Advancing Genomic Selection for key processing traits in potato.

Staff in Cell and Molecular Sciences at The James Hutton Institute have a distinguished track record of research in plant and crop science, including genetic and genomic analysis. They have contributed to international consortia conducting whole genome sequencing of important crop plants. This knowledge has enabled the identification of genes underlying key traits and provided the underpinning background knowledge to develop populations and molecular markers that have been deployed in commercial breeding programmes through James Hutton Limited (JHL).
New predictive genomic technologies such as genomic selection (GS) and genome wide association studies (GWAS) are now state-of-the-art in plant breeding. Plant genome sequences has allowed populations of plants densely covered with molecular markers to be analysed using computational methods with traits assigned breeding values so that lines can be selected at a very early stage. This allows fast tracking of fewer numbers of candidate lines for field phenotyping and typically decreases the number of field generations by half. Together with new ‘speed breeding’ techniques that accelerate the growth cycle from seed to seed, has led to a major step change in plant breeding.
The Mylnefield Trust recognise the needed to foster skills in contemporary plant breeding and enable a career path for future leaders in genetics and breeding. They will fund three trainee plant breeders to study for a PhD at The James Hutton Institute starting one per year over the next 3 years.
Potato breeding is at the cusp of major transformations largely driven by the application of modern genomics and genetics approaches to potato improvement, as well as the adoption of diploid breeding by many breeders. Genomic selection (GS) and genome-wide association studies (GWAS) offer a tangible route for mobilising and fixing desirable alleles in the breeding of new potato varieties. GS models incorporate trait-effects contributed from markers distributed across the genome into appropriate statistical models that can be used to predict trait values of genotyped individuals without the need to perform phenotyping. Development of a GS-based approach would radically enhance potato breeding by enabling early stage selection for complex traits, thereby facilitating faster identification of elite breeding parents with desirable traits. This would lead to rapid improvement in commercial varieties and reduced time in getting these to market enabling the UK Potato breeding industry to remain competitive and grow its market share.

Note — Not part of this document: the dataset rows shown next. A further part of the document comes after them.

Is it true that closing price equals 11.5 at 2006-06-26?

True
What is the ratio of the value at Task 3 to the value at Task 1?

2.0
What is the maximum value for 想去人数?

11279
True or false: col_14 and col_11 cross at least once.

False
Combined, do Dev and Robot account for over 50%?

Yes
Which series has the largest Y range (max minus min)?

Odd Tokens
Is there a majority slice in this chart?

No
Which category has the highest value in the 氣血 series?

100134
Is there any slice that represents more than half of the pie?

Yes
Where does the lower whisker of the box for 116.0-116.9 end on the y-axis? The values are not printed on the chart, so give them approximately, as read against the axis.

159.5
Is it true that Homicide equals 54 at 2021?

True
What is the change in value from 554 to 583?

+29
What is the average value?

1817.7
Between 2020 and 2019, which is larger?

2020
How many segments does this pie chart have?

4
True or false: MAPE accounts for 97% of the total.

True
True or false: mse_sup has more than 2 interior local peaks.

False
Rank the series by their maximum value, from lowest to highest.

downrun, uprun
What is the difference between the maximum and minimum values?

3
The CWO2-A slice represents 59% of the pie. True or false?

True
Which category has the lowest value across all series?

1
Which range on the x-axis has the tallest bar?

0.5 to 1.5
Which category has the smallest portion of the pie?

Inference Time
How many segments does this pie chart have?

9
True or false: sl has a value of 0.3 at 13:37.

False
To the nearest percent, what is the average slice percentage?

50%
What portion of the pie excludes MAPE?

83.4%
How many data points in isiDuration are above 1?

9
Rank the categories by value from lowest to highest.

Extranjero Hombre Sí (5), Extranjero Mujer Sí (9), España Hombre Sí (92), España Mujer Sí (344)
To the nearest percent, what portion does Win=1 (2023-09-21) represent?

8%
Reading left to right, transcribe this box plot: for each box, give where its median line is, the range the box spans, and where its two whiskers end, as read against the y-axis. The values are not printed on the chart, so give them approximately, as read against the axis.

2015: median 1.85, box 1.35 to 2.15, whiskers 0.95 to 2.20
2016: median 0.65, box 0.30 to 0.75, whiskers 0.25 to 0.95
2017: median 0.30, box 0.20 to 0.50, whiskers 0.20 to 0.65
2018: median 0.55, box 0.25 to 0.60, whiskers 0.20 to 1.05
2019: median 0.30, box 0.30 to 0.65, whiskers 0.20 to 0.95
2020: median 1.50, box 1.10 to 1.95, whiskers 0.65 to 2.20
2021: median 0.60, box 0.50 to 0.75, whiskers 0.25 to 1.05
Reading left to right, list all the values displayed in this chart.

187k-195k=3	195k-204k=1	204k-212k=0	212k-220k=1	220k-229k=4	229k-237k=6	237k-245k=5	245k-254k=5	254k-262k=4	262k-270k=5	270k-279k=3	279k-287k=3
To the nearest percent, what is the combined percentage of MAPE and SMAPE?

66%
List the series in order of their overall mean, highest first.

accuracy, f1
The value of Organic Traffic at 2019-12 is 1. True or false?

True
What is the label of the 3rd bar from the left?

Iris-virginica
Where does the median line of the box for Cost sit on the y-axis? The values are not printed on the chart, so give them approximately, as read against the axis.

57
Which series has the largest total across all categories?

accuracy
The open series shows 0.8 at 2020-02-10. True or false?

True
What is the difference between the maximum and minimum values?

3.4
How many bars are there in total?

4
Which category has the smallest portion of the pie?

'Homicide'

This project will focus mainly on the processing traits, potato starch and dry matter content. These important but genetically complex traits are also a major determinant of tuber yield. The fundamental processes underlying starch assimilation, interconversion and mobilisation have been extensively studied at the genetic, biochemical, physiological and molecular levels. The project will entail use of existing GWAS data to develop GS models for use in potato breeding for processing and other traits, as well as performing further phenotyping on potato training panels and breeding populations. The planned work may entail methodological development of improved models and will require a high degree of numeracy and analytical capability.
Successful students will gain experience in modern molecular breeding and field phenotyping methods. They will also gain experience of the commercial world and network with stakeholders in industry to ensure they had the necessary attributes including KE skills for a successful career in genetics and breeding.